Der Kreativchef der Agenturgruppe Serviceplan entwirft nicht nur Kampagnen für Großkunden, sondern auch kleine, innovative Projekte. Damit erregt er Aufsehen.

Im Prinzessinnenturm ist es heiß heute. Draußen klettert die Temperatur Richtung 30 Grad, hier drinnen ist es nur geringfügig kühler. Alexander Schill, Kreativchef der Agenturgruppe Serviceplan, sitzt in kurzer Jeans auf dem runden Sofa seines Büro. In dem Gebäude residierte früher eine Bank. Heute thront Schill in dem Turm, den Mitarbeiter nach dem Ausblick einer Königtochter benannt haben.

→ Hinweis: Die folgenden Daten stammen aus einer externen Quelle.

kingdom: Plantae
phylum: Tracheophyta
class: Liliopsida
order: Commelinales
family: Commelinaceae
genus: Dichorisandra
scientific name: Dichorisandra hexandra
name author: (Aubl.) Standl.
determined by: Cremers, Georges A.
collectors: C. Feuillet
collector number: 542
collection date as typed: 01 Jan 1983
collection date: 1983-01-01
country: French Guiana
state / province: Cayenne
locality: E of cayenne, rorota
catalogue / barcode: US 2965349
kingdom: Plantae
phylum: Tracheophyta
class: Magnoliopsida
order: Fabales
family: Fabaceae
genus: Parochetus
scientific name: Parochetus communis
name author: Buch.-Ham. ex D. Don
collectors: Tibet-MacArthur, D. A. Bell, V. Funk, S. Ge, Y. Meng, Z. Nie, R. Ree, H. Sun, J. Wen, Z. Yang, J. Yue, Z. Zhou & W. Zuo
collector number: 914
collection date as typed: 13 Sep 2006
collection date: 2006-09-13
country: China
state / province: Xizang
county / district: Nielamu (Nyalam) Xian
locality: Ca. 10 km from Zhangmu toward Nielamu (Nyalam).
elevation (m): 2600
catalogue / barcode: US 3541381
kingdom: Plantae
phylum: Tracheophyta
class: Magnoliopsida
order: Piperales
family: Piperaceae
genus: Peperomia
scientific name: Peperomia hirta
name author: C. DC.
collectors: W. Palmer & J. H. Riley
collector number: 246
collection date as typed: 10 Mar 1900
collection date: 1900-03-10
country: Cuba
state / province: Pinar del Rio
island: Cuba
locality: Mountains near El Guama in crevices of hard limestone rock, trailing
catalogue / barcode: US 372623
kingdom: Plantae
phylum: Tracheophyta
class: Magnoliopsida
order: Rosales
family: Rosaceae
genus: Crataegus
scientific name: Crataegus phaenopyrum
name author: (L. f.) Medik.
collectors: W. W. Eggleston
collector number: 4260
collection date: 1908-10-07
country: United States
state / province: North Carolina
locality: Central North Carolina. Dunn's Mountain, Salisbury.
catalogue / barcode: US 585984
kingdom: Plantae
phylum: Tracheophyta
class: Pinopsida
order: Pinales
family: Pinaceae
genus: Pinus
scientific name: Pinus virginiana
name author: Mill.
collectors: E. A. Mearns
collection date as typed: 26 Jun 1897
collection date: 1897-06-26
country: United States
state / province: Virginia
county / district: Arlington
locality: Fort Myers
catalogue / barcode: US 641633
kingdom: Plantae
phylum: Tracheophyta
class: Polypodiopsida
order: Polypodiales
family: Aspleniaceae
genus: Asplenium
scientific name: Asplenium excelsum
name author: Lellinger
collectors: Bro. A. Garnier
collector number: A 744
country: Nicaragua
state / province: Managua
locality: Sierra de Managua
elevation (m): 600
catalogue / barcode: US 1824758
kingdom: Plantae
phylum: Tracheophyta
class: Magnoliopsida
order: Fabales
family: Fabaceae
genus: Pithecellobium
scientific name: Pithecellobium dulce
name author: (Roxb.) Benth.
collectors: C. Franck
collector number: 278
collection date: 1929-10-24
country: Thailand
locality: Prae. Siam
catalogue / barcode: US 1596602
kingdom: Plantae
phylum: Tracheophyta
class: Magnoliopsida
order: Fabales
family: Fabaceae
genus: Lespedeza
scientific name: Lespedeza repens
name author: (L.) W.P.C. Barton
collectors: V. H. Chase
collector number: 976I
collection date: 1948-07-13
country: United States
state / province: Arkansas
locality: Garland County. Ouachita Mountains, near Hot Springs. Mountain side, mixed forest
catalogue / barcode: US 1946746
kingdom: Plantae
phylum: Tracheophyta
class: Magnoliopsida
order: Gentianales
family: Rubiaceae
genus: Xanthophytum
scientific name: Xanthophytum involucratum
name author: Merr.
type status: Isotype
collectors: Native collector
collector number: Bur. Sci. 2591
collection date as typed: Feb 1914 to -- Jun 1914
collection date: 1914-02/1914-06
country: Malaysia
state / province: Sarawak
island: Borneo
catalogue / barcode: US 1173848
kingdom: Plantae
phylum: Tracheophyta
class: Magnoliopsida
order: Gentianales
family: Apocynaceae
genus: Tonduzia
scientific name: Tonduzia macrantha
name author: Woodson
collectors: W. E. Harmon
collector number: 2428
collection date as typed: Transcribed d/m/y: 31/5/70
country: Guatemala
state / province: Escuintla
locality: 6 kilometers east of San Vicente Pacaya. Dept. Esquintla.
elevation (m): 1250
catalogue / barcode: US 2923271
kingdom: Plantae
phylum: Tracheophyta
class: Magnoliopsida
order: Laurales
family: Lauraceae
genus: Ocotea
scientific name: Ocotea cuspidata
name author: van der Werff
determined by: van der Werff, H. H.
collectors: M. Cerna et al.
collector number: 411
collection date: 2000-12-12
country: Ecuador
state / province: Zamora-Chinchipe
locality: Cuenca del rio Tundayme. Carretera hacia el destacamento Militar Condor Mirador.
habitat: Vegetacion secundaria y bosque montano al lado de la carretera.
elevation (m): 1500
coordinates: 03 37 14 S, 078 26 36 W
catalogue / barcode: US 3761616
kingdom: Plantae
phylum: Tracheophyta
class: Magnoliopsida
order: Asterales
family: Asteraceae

Der Ausnahmekreative hat es geschafft, die Agentur binnen zehn Jahren an die kreative Spitze des Landes zu bringen. Beweis dieser Leistung ist eine Glasfront, die Schills Büro von dem Großraumbüro in der sechsten Etage trennt: Die Wand ist versehen mit vielen Glasböden, auf denen Miniaturen von Löwen sitzen. Löwen, die Schill und seine Leute jedes Jahr als Auszeichnungen von dem größten internationalen Werbefestival in Cannes nach Hause bringen. Im Juni, als das diesjährige Event endete, sind sechs weitere hinzugekommen.

Dabei sind es längst nicht nur Kampagnen für Großkunden wie BMW, Beck’s und Penny, mit denen die Agentur punktet. Es befinden sich eigenartige Arbeiten darunter, die auf den ersten Blick wenig mit dem Geschäft eines kreativen Dienstleisters zu tun haben. So entwickelten die Werber in Kooperation mit der koreanischen Firma Dot eine Smartwatch für sehbehinderte Menschen. Auf der Armbanduhr erscheinen die Texte in Brailleschrift.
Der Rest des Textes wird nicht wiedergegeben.